Hotel Continental, 29 Beach Walk, Whitstable, Kent (01227 280280). Lunch and dinner daily. Lunch pounds 9.50, dinner pounds 12.50. Service not included. All credit cards. Disabled access.

Bites

Whitstable Oyster Fishery Company Royal Native Oyster Stores The Horsebridge, Whitstable, Kent (01227 276856). Tue-Sun lunch and dinner. The restaurant that spawned the Whitstable empire, and now has the Continental to take the overflow, has an exceptional setting, a barely-done-up warehouse on the beach. Service can be erratic, there are two sittings for Sunday lunch and prices have gradually risen - though locally caught mackerel with apple sauce is pounds 8.50 - but nothing can detract from its rough-hewn briney magic.

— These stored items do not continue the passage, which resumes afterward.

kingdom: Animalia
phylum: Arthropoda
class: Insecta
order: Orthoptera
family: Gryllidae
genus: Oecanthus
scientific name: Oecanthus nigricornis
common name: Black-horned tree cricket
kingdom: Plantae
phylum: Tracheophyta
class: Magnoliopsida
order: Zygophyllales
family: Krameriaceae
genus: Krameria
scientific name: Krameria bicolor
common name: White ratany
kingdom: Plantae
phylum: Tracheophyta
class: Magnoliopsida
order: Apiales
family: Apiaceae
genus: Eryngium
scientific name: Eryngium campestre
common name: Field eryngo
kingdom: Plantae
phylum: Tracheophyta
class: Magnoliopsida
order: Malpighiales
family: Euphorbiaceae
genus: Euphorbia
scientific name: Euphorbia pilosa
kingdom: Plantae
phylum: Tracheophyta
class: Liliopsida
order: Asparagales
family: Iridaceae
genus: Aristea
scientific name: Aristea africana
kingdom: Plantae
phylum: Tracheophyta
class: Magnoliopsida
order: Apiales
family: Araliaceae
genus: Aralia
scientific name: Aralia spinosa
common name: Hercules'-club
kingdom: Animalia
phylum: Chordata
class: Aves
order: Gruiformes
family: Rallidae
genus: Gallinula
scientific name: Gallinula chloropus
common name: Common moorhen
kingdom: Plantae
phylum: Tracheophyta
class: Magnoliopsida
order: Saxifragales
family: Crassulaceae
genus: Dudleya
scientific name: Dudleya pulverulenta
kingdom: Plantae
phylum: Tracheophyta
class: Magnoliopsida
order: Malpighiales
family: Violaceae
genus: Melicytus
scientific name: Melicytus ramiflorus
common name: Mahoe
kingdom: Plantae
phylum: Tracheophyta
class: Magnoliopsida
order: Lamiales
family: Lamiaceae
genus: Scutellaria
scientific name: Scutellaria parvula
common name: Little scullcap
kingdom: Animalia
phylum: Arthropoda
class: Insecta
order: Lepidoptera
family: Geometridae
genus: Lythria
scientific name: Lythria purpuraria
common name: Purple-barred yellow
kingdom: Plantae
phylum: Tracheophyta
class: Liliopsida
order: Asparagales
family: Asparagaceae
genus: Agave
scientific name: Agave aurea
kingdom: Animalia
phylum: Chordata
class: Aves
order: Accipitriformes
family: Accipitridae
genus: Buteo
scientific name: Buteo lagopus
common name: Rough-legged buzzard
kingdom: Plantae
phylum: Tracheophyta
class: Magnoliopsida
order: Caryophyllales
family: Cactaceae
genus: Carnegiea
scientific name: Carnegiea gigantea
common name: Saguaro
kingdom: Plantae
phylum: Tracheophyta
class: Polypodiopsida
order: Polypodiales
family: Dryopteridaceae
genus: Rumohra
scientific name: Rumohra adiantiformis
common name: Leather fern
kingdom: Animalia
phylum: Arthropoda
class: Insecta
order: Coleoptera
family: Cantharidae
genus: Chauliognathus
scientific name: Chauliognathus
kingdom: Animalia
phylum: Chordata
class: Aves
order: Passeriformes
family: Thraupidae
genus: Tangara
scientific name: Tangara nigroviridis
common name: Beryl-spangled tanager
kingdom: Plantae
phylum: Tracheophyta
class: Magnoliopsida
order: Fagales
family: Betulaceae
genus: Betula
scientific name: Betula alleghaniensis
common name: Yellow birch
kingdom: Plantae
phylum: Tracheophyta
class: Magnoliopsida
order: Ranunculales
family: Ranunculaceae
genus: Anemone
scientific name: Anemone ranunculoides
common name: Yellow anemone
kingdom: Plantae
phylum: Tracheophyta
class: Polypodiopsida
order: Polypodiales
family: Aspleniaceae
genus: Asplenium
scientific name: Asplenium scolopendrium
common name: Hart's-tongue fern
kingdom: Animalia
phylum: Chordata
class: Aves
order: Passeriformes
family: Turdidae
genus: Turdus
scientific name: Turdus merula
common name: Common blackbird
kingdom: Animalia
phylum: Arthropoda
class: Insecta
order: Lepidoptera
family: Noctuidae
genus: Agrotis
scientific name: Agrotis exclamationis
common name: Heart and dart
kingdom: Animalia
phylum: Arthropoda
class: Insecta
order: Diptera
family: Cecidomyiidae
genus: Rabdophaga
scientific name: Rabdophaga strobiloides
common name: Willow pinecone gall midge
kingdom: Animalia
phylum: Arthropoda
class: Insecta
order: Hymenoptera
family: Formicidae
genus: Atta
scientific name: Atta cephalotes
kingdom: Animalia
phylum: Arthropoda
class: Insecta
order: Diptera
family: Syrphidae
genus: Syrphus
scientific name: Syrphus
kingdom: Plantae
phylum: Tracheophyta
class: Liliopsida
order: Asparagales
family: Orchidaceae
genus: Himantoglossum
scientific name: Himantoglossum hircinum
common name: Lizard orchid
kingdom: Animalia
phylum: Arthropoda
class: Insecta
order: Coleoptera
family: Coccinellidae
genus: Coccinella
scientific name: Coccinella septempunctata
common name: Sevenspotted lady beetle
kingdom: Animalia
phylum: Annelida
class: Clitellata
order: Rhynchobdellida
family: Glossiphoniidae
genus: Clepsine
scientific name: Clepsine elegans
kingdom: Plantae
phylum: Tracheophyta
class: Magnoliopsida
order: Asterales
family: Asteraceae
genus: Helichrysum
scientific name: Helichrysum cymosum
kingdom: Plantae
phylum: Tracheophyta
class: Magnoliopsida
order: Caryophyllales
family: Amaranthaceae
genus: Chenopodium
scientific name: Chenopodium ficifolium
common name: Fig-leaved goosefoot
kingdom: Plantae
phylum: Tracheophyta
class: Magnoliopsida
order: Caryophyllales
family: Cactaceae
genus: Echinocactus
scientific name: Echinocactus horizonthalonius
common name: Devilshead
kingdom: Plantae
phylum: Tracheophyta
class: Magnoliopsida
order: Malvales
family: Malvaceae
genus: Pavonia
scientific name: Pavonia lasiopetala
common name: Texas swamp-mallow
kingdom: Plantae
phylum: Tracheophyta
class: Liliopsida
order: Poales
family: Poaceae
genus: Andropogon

Wife of Bath 4 Upper Bridge Street, Wye, Kent (01233 812540). Tue-Sat lunch and dinner. An all-rounder of long standing. Elegant but not extortionate, with a set-price dinner for pounds 23.50, a la carte lunch for around pounds 20, or a couple of courses from the Pilgrim's menu for pounds 10, the cooking puts local produce to fine straightforward use. For dinner, there's always fish from the Kent coast and some sort of game. Read's Painter's Forstal, Faversham, Kent (01795 535344). Tue-Sat lunch and dinner. The toast of east Kent, even if it doesn't look much from outside. Chef David Pitchford's skilled and seasonal cooking has been appreciated for 22 years, and the pounds 22 dinner menu currently available from Tuesday to Friday is a generous gesture to regulars. The other dinner menu is pounds 35, lunch pounds 18.50. Local produce stars in dishes lengthily and temptingly described: such as Romney Marsh lamb roasted pink with garlicky potatoes, ratatouille and rosemary-scented juice.